VC Jeremy Levine has a wry resolution to one thing that routinely annoys him, in line with a brand new Wall Street Journal article on the rise of AI transcription apps. On Zoom, he’s now not “Jeremy Levine” however as a substitute “Jeremy Levine I don’t consent to transcribing or recording.”
It might sound petty or sensible, relying in your standpoint, however what’s clear is that always-on recording is turning into ubiquitous, because of a rising crop of AI note-taking apps and gadgets, many of which we’ve covered right here at TechCrunch (we’ve even ranked some).
VC Eric Bahn tells the outlet he now robotically assumes his conferences with founders will probably be recorded, even earlier than he sees a telephone slide throughout a convention desk. One founder tells the WSJ she information most of her first dates with the Granola app, then feeds the transcript to Claude afterward to see if she may very well be extra “partaking or empathetic,” whereas additionally assessing who did a lot of the speaking.
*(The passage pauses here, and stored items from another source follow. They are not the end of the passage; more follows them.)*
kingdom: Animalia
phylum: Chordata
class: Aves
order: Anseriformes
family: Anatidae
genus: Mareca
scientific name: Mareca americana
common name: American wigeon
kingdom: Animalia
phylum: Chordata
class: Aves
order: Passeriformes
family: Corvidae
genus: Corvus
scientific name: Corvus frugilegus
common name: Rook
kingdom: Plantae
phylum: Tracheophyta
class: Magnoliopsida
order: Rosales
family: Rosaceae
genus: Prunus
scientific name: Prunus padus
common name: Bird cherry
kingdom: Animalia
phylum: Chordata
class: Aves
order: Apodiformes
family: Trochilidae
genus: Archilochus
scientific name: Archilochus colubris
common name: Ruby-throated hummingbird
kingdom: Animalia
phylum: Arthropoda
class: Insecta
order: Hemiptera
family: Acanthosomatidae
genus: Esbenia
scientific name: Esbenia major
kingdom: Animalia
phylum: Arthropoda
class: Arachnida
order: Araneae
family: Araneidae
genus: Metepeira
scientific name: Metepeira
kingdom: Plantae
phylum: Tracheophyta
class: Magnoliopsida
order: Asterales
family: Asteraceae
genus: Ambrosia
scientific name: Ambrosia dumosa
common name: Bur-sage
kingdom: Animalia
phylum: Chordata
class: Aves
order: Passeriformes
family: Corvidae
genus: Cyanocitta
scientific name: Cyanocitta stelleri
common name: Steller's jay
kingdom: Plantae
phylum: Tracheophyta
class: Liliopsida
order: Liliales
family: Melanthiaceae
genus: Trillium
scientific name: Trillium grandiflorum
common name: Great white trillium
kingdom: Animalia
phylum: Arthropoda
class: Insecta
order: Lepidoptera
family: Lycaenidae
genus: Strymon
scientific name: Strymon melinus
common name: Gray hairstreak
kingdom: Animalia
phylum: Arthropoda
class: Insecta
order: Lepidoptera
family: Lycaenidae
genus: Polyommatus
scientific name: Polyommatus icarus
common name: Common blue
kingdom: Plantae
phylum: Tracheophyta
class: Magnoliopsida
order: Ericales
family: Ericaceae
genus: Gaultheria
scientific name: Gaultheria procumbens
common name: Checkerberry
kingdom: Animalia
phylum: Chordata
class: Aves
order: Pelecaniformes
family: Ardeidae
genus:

Levine calls the entire development “socially unacceptable conduct” that may utterly kill spontaneous conversations. Others within the piece word it’s a authorized minefield.
However there’s one other wrinkle: if each assembly, watercooler dialog, and romantic outing will get transcribed and summarized, who’s truly studying any of it? At what level does this audio landfill of each dialog cease being helpful and simply develop into one other recording nobody has time to play again?